§ Work task: Since the pictures are not wanted, copy only the text of every record exactly.

--- Data provided ---

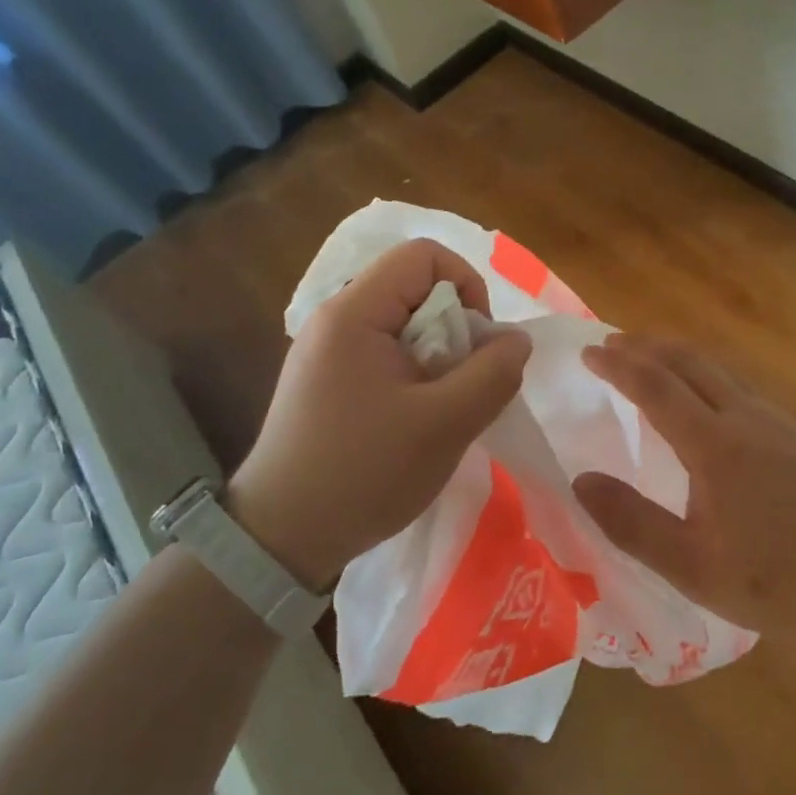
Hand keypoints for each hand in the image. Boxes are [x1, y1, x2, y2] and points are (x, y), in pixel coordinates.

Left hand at [227, 240, 531, 590]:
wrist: (279, 539)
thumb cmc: (363, 474)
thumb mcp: (445, 425)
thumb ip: (493, 373)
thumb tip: (516, 339)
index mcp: (354, 312)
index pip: (424, 255)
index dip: (466, 284)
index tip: (476, 341)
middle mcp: (335, 318)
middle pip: (415, 287)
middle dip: (455, 327)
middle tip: (461, 383)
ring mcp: (326, 349)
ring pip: (404, 322)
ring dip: (438, 354)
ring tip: (440, 406)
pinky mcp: (326, 378)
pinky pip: (384, 350)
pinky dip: (414, 371)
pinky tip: (414, 417)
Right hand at [573, 334, 795, 642]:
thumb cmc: (774, 581)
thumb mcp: (691, 566)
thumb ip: (632, 522)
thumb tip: (580, 481)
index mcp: (715, 444)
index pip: (657, 386)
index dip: (619, 365)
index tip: (589, 352)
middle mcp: (745, 417)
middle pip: (690, 362)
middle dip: (646, 346)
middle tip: (611, 343)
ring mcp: (775, 421)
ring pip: (718, 369)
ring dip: (677, 356)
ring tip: (649, 358)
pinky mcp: (794, 433)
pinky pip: (738, 384)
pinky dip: (704, 373)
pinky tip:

---

§ Expected output:
Hand keypoints for each hand in the image. Boxes are [x1, y1, x2, y2] and points are (x, y), in pixel coordinates.

Left hand at [227, 240, 531, 590]:
wrist: (279, 539)
thumb cmc: (363, 474)
thumb mcp: (445, 425)
thumb ip: (493, 373)
thumb tip: (516, 339)
index mcp: (354, 312)
index pip: (424, 255)
index dip: (466, 284)
index tip: (476, 341)
middle mcp: (335, 318)
middle pip: (415, 287)
middle dip: (455, 327)
middle tip: (461, 383)
ring mcp: (326, 349)
ring pip: (404, 322)
ring dip: (438, 354)
ring tip: (440, 406)
pinky mcp: (326, 378)
pinky pip: (384, 350)
pinky dip: (414, 371)
pinky tip: (414, 417)
Right hand at [573, 334, 795, 642]:
thumb cmc: (774, 581)
thumb mcp: (691, 566)
thumb ip: (632, 522)
thumb tip: (580, 481)
index mcp: (715, 444)
index pip: (657, 386)
index dip: (619, 365)
index tip: (589, 352)
middle mcp: (745, 417)
middle pip: (690, 362)
middle dip: (646, 346)
middle tip: (611, 343)
ring mcp: (775, 421)
ring pip: (718, 369)
ring dip: (677, 356)
ring tip: (649, 358)
pinky mcp: (794, 433)
pinky pip: (738, 384)
pinky dip: (704, 373)
pinky tip:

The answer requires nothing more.